Although the Third-Party Plaintiffs here are not named lessors in the contract of lease, the names Lessors were acting as agent and/or mandatary on behalf of 4621 in confecting the lease. Thus, we find that 4621 has both a cause of action and a right of action under the lease for indemnity.

THIRD PARTY BENEFICIARY

Furthermore, the lease terms required Thumbs Up to name Meltzer as an insured to protect it from liability. As a third-party beneficiary to the lease, Meltzer has privity to assert rights under the lessee for indemnity. Thus, we find that Meltzer has a cause of action and right of action.

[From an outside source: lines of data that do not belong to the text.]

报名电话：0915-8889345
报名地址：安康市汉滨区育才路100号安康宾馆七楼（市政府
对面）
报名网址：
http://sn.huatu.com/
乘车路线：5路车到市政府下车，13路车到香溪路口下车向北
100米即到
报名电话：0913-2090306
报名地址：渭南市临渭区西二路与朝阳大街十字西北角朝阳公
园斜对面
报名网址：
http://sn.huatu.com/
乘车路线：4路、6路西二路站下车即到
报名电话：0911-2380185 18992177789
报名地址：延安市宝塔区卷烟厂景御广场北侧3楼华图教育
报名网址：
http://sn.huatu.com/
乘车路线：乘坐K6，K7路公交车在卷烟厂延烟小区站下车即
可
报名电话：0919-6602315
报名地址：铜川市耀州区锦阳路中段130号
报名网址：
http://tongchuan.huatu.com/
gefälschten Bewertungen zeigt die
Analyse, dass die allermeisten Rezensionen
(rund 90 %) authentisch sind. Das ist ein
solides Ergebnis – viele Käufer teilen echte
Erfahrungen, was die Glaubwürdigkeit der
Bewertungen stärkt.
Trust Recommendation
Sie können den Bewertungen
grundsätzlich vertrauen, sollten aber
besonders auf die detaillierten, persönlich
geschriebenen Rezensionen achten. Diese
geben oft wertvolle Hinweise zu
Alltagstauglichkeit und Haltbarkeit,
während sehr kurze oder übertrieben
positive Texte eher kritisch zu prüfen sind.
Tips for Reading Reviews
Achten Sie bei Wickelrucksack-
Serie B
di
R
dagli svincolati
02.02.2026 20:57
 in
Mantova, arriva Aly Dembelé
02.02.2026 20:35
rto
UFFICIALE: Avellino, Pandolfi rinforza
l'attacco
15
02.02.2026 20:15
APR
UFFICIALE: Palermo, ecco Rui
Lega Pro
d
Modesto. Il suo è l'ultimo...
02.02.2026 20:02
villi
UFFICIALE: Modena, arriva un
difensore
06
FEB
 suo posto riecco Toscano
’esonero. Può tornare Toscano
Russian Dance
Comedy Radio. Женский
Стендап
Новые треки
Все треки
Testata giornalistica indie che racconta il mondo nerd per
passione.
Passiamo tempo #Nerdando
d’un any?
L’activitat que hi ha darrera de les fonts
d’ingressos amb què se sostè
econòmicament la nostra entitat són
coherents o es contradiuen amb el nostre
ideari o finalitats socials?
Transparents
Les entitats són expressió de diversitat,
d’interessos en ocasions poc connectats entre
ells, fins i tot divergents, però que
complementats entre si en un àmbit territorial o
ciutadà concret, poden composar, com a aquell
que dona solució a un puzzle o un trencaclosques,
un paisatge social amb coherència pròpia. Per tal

Accordingly, the judgment granting the peremptory exceptions of no cause and/or no right of action is reversed. The case is remanded for further proceedings consistent with this opinion.

REVERSED; PEREMPTORY EXCEPTIONS DENIED; CASE REMANDED

NOTES

[1] John Meltzer Properties is the registered trade name of Meltzer Properties, Ltd.